--- GIVEN ENTRIES Enclosed Below ---

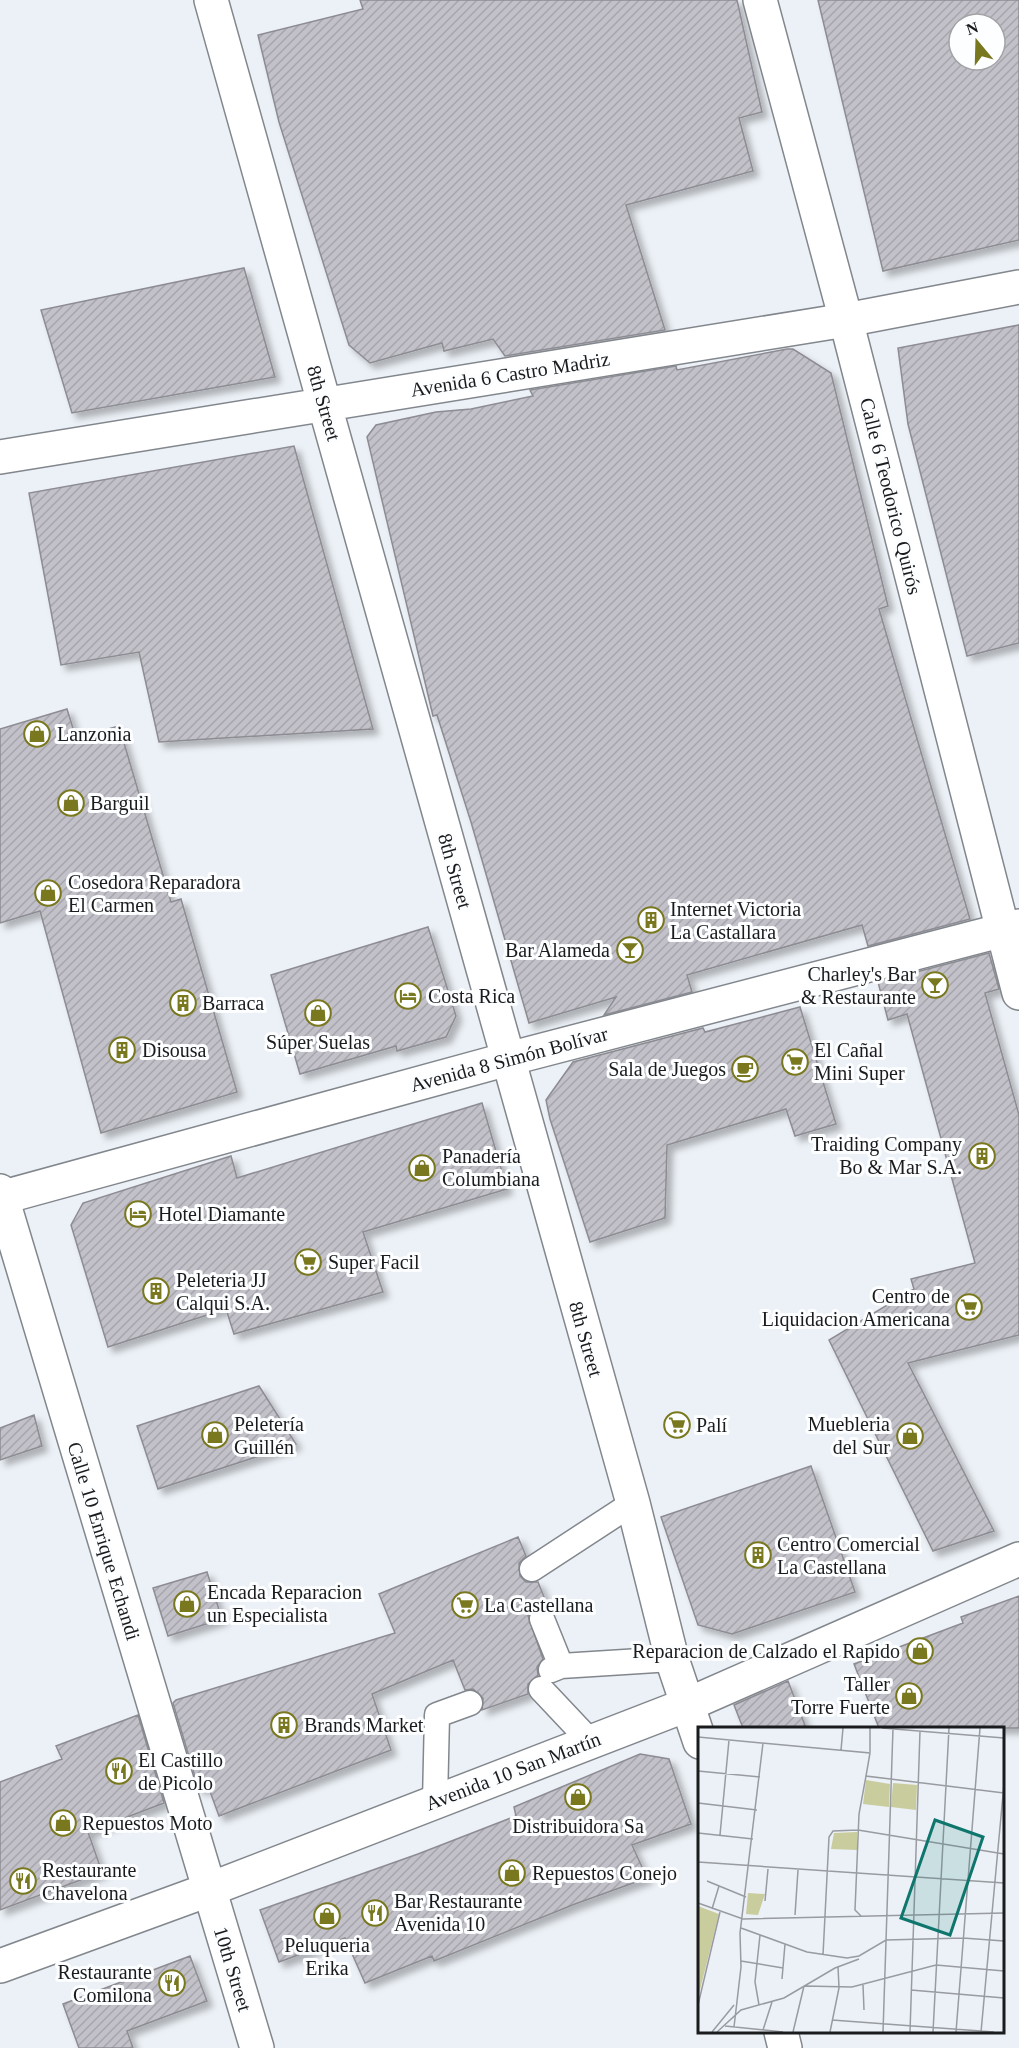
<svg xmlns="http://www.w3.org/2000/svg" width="1019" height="2048" font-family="'Times New Roman',serif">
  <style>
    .building { fill: url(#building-hatch); stroke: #8d8c93; stroke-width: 1.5; fill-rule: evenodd; filter: url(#shadow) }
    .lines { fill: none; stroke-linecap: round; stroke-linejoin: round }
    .lane-casing { stroke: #82878d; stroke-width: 27 }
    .street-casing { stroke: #82878d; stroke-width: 36 }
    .secondary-casing { stroke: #82878d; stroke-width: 36 }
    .lane { stroke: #fff; stroke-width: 24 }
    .street { stroke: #fff; stroke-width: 33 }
    .secondary { stroke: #fff; stroke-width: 33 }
    .labels { text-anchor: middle; stroke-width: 6; stroke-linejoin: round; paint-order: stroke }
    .street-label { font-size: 20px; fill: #191b1d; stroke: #fdfeff }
    .poi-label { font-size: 20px; fill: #191b1d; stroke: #fdfeff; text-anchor: start }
    .inset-road { fill: none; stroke: #989ba0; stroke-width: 1.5 }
    .view { fill: #0f766e; fill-opacity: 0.15; stroke: #0f766e; stroke-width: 3 }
    .inset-edge { fill: none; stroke: #191b1d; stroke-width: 3 }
  </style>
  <defs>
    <pattern id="building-hatch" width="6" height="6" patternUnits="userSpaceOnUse" patternTransform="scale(1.5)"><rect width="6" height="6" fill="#c2c1c9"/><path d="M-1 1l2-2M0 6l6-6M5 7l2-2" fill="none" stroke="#a6a5ac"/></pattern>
    <filter id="shadow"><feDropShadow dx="5.5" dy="5.5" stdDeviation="3" flood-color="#0004"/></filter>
  </defs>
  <rect width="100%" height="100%" fill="#ecf1f7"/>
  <!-- building -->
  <path class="building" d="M360 0H737L762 112 739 118 753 171 626 205 665 330 505 356 493 339 444 351 442 343 370 363 349 345 279 122 258 35 363 9Z
    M818 0H1019V240L883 271ZM959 24H995V60H959Z
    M244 268 275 377 72 413 41 310Z
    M1019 325V643L967 656 908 424 898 348Z
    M787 349H793L831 373 888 606 879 609 970 919 868 946 862 925 687 975 692 992 604 1015 616 997 529 1023 471 822 437 715 433 716 367 437 376 425 436 412 471 409 533 396 530 390 676 366 677 370Z
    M294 446 373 729 159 742 139 652 61 665 29 493Z
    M67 709 76 738 119 726 171 902 181 899 237 1092 101 1133 40 911 0 923V729Z
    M428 927 456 1016 446 1037 397 1051 396 1046 300 1074 271 975Z
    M989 953 999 989 985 993 1019 1115V1335L908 1363 994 1531 933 1551 829 1340 914 1289 911 1279 975 1263 907 1014 888 1020 878 982Z
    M800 1007 836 1124 795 1136 786 1109 667 1145 665 1218 590 1242 550 1119 546 1100 573 1062 703 1028 705 1032Z
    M482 1103 507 1189 363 1232 383 1292 234 1334 226 1309 108 1347 71 1225 83 1203 231 1156 237 1178Z
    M259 1386 296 1444 158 1489 137 1426Z
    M34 1415 42 1446 0 1460V1428Z
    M811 1466 855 1592 732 1634 698 1625 661 1517Z
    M518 1537 526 1556 519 1563 520 1576 526 1582H538L548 1607 536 1606 528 1616 543 1659 537 1667 538 1675 528 1684V1694L482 1710 483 1698 473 1689 465 1690 453 1660 372 1694 391 1750 219 1816 208 1786 199 1790 173 1703 176 1700 395 1633 379 1594Z
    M207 1572 222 1619 168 1636 153 1588Z
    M1019 1596V1728H879L854 1664 963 1623 961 1617Z
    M788 1681 806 1728H743L734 1705Z
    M138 1715 164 1803 88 1832 102 1872 0 1910V1782L62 1759 56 1746Z
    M640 1754 669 1759 691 1824 632 1845 647 1878 575 1904 434 1961 432 1956 365 1983 345 1938 279 1962 260 1910 418 1854 516 1816 514 1807Z
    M190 1956 207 2001 127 2031 133 2048H79L63 2004Z"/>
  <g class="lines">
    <!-- lane casing -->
    <g class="lane-casing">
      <path id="lane" d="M532 1569 633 1503
        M542 1619 561 1666
        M551 1670 561 1666 672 1659
        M541 1689 590 1741
        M435 1802 437 1715 470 1703"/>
    </g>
    <!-- street casing -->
    <g class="street-casing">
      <path id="street" d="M211 0 633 1503 672 1659 700 1742
        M760 0 846 320 1019 993
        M0 457 846 320 1019 287
        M781 2032 785 2048"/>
    </g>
    <!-- secondary casing -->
    <g class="secondary-casing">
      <path id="secondary" d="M0 1191 257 2048
        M0 1198 508 1059 1019 926
        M0 1966 208 1890 689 1704 1019 1559"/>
    </g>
    <!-- lane -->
    <use href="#lane" class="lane"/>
    <!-- street -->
    <use href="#street" class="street"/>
    <!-- secondary -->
    <use href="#secondary" class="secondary"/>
  </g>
  <!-- icons -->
  <defs>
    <g id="shop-ring" transform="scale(1.35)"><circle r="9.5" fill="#fdfeff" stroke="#79781e" stroke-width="1.5"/><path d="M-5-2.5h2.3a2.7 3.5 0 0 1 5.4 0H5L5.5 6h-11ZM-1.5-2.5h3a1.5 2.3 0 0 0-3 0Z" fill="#79781e"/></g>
    <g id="building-ring" transform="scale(1.35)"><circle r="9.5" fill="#fdfeff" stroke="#79781e" stroke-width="1.5"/><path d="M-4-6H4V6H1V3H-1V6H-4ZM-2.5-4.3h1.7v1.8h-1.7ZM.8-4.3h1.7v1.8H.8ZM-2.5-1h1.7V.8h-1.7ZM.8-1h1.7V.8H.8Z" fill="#79781e"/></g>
    <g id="bar-ring" transform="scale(1.35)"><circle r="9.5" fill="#fdfeff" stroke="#79781e" stroke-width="1.5"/><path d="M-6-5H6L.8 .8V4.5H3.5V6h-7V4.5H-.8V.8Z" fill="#79781e"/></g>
    <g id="hotel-ring" transform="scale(1.35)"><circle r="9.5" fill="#fdfeff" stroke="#79781e" stroke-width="1.5"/><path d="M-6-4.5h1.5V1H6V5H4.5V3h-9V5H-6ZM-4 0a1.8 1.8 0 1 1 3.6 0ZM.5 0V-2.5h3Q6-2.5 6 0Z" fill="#79781e"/></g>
    <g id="supermarket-ring" transform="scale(1.35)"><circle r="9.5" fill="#fdfeff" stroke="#79781e" stroke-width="1.5"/><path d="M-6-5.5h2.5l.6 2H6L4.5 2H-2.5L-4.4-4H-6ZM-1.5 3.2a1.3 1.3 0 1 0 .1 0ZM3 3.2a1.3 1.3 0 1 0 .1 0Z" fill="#79781e"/></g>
    <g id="cafe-ring" transform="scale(1.35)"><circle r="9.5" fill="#fdfeff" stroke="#79781e" stroke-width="1.5"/><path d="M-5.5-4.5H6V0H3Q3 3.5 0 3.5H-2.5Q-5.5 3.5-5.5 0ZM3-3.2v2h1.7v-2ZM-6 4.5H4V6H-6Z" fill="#79781e"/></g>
    <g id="restaurant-ring" transform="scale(1.35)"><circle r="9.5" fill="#fdfeff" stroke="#79781e" stroke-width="1.5"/><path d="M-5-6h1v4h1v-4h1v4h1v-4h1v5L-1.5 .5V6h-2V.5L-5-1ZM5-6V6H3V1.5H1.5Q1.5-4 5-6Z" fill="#79781e"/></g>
  </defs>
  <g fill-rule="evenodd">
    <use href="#shop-ring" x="37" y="734"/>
    <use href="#shop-ring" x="71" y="803"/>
    <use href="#shop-ring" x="48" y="893"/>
    <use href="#building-ring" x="651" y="920"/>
    <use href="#bar-ring" x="630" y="950"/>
    <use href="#bar-ring" x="935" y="985"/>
    <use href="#hotel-ring" x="408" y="996"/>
    <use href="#building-ring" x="183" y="1003"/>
    <use href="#shop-ring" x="318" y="1013"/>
    <use href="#building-ring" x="122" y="1050"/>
    <use href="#supermarket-ring" x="795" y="1062"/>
    <use href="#cafe-ring" x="745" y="1069"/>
    <use href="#building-ring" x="982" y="1156"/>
    <use href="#shop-ring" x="422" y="1168"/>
    <use href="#hotel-ring" x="138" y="1214"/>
    <use href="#supermarket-ring" x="308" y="1262"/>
    <use href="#building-ring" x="156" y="1291"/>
    <use href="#supermarket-ring" x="969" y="1307"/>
    <use href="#supermarket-ring" x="677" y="1425"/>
    <use href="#shop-ring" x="215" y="1435"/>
    <use href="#shop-ring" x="910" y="1436"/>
    <use href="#building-ring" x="758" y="1555"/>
    <use href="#shop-ring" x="187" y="1604"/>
    <use href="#supermarket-ring" x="465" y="1605"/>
    <use href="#shop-ring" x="920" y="1651"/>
    <use href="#shop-ring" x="909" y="1696"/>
    <use href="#building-ring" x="284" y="1725"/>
    <use href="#restaurant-ring" x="119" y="1771"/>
    <use href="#shop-ring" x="578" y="1797"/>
    <use href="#shop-ring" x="63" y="1823"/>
    <use href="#shop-ring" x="512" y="1873"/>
    <use href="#restaurant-ring" x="23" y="1881"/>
    <use href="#restaurant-ring" x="375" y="1913"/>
    <use href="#shop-ring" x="327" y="1916"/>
    <use href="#restaurant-ring" x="172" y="1983"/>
  </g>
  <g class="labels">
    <!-- street labels -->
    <g class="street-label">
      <text transform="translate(510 374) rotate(-9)" y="7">Avenida 6 Castro Madriz</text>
      <text transform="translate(324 403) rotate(74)" y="7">8th Street</text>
      <text transform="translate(891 496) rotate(76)" y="7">Calle 6 Teodorico Quirós</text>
      <text transform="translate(455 871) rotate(74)" y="7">8th Street</text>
      <text transform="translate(509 1059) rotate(-15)" y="7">Avenida 8 Simón Bolívar</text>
      <text transform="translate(586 1339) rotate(74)" y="7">8th Street</text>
      <text transform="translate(104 1541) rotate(73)" y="7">Calle 10 Enrique Echandi</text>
      <text transform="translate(513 1771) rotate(-21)" y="7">Avenida 10 San Martín</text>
      <text transform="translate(233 1969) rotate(73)" y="7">10th Street</text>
    </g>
    <!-- poi labels -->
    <g class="poi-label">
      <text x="57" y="741">Lanzonia</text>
      <text x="90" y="810">Barguil</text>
      <text x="68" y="889">Cosedora Reparadora<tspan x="68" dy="23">El Carmen</tspan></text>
      <text x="670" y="916">Internet Victoria<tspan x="670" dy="23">La Castallara</tspan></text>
      <text x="610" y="957" text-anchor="end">Bar Alameda</text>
      <text x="916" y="981" text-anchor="end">Charley's Bar<tspan x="916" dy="23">&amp; Restaurante</tspan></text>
      <text x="428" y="1003">Costa Rica</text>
      <text x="202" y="1010">Barraca</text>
      <text x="318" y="1049" text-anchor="middle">Súper Suelas</text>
      <text x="142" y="1057">Disousa</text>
      <text x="814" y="1057">El Cañal<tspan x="814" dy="23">Mini Super</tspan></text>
      <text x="726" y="1076" text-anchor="end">Sala de Juegos</text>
      <text x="962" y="1151" text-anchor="end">Traiding Company<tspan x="962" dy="23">Bo &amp; Mar S.A.</tspan></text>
      <text x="442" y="1163">Panadería<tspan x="442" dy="23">Columbiana</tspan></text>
      <text x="158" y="1221">Hotel Diamante</text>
      <text x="328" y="1269">Super Facil</text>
      <text x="176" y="1287">Peleteria JJ<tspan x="176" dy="23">Calqui S.A.</tspan></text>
      <text x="950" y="1303" text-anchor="end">Centro de<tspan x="950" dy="23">Liquidacion Americana</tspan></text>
      <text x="234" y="1431">Peletería<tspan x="234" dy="23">Guillén</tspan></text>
      <text x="890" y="1431" text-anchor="end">Muebleria<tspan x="890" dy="23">del Sur</tspan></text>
      <text x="696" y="1432">Palí</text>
      <text x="777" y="1551">Centro Comercial<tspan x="777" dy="23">La Castellana</tspan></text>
      <text x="207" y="1599">Encada Reparacion<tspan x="207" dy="23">un Especialista</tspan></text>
      <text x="484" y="1612">La Castellana</text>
      <text x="900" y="1658" text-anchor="end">Reparacion de Calzado el Rapido</text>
      <text x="890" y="1691" text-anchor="end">Taller<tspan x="890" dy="23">Torre Fuerte</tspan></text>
      <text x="304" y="1732">Brands Market</text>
      <text x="138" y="1767">El Castillo<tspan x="138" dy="23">de Picolo</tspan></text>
      <text x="82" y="1830">Repuestos Moto</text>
      <text x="578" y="1833" text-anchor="middle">Distribuidora Sa</text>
      <text x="42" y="1877">Restaurante<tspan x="42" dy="23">Chavelona</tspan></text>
      <text x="532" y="1880">Repuestos Conejo</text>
      <text x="394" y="1908">Bar Restaurante<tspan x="394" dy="23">Avenida 10</tspan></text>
      <text x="327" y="1952" text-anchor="middle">Peluqueria<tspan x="327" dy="23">Erika</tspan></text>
      <text x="152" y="1979" text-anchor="end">Restaurante<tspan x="152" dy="23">Comilona</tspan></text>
    </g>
  </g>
  <!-- overview -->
  <g transform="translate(698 1727)">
    <rect width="306" height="306" fill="#ecf1f7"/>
    <path d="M168 53 192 57 191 80 165 77ZM159 105V123L133 122 136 106Z" fill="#c9cc9d"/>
    <path d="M50 166 67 167 60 188 48 187ZM0 179 21 187 0 271Z" fill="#c9cc9d"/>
    <path d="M195 56 219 58 218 83 193 80Z" fill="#c9cc9d"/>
    <path class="inset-road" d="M184 1 306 11M0 10 172 26 168 49 306 66M143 23 145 1M172 25V1M0 44 62 50M0 76 59 83M0 106 55 112M22 108 31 13M0 135 306 156M9 154 48 170M67 174 70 142M0 176 45 192 306 186M14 182 21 159M97 188 100 143M163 189 157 183 161 87 168 49M43 201 109 225 149 231 161 229 188 213 265 211 306 214M125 228 131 110 135 104 160 103 306 127M43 234 85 241M84 252 87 217M165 258 166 283M106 259 154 260 238 238 306 244M213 263 306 271M0 278 22 185M61 278 57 255 62 208M134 293 296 305M27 299 85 305M36 300 43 240 42 206 65 16M65 303 74 275M14 305 36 278M19 305 43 283 86 271 137 241 161 232M95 305 106 259M132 305 141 261 140 239M185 305 195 1M212 305 222 4M235 305 251 1M258 305 282 1M283 305 306 57"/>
    <path class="view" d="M237 93 285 110 252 208 203 191Z"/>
    <rect width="306" height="306" class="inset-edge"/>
  </g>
  <!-- north arrow -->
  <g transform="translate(977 42) rotate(341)"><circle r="28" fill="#fdfeff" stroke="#a2a3a5" stroke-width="1.5"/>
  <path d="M0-4.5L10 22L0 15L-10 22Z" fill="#79781e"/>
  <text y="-9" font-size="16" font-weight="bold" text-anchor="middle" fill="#191b1d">N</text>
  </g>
</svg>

--- End of Enclosed GIVEN ENTRIES ---

- [WHAT YOU HAVE TO DO]
Above are records; say how many of their lines contain the word "evenodd", giving only the number.

- [SOLUTION]
2